On Sun, 2010-03-07 at 16:20 -0800, Brolin Empey wrote:
> Jay Vaughan wrote:
> >I'd really like to
> > catch up with you guys that are getting some value out of these
> > devices and what you're doing with them .. so how about telling us old-
> > timers just waking up what the current 'nicest OS' for the Freerunner
> > is?
> I vote for QtMoko! :)
Overall Qtmoko has my vote too. Doesn't crash and all of debian. V18 has
never missed an sms and is the fastest yet, but X applications are
unusable. Most of the time it's desktop linux on my phone + pretty phone
ui. SHR if you want very finger friendly and smartphone centric type
apps, www.opkg.org has a nice collection. Ofcourse plain Debian if you
literally want the desktop linux experience on your phone (though I
heared E/Illume was working but can't verify atm). Android is good for
cool factor, I don't like it much (I like X applications) and haven't
used it in weeks, but it impresses a certain crowd of geek :) The
project also pulls in updates pushed out by google. The faux appstore is
interesting, nothing particulary great IMO. One of my favourite ones was
a distro with a gui written in QT, very pretty and based on FSO but I
can't remember the name now. 

Whatever you decide to try, it's going to be easier to have a bootmenu.
On your GTA01 i hope you have a debug board or someway to modify the
bootloader if you throw on QI. Some fellow released a graphical bootmenu
for it a few weeks back and it makes distro selecting very convienient.

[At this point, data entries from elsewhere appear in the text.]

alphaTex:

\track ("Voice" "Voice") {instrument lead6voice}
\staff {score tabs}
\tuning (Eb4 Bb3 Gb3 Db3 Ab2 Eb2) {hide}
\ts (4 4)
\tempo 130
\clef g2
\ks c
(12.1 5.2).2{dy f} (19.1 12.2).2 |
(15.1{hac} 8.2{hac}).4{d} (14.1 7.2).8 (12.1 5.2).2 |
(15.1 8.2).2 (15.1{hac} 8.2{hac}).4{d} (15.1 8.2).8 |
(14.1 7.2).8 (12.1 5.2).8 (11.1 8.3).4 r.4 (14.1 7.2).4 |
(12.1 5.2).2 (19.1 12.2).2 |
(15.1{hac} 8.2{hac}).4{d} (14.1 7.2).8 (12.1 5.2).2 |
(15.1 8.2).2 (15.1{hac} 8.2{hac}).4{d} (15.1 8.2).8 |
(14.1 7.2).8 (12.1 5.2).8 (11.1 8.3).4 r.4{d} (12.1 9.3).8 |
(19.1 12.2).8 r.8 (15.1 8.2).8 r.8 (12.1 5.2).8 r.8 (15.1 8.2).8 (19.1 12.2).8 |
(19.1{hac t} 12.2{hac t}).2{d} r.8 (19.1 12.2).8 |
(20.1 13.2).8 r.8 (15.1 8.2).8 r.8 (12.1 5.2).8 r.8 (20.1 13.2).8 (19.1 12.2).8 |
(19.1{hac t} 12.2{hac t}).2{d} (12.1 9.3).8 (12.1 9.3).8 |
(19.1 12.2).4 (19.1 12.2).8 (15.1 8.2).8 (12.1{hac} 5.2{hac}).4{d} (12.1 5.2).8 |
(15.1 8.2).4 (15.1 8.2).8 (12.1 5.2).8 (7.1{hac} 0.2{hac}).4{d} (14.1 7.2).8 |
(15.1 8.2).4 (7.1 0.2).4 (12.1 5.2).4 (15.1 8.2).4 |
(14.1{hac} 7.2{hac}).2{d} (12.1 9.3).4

I've learned to hate U-boot. 

As for uses: my favourite thing to do with the FR- I can be out and
about, someone will mention a good movie/song and I'll download the
torrent and scp it to my box at home (which starts the download). Orrery
has been a personal favourite, nothing like looking at the stars and
actually knowing the constellations! There was an app in opkg.org that
listend for a secret sms and would lockout the phone (or something to
that effect, haven't used SHR in a bit). Navit is great for directions
(on versions where inputing works) with gps, but just having a map of
the city when I need it is fine. I haven't done this since the first few
months debian was available, but scanning with nmap (well zenmap cause I
don't have a hw keyboard) on the go was pretty fantastic.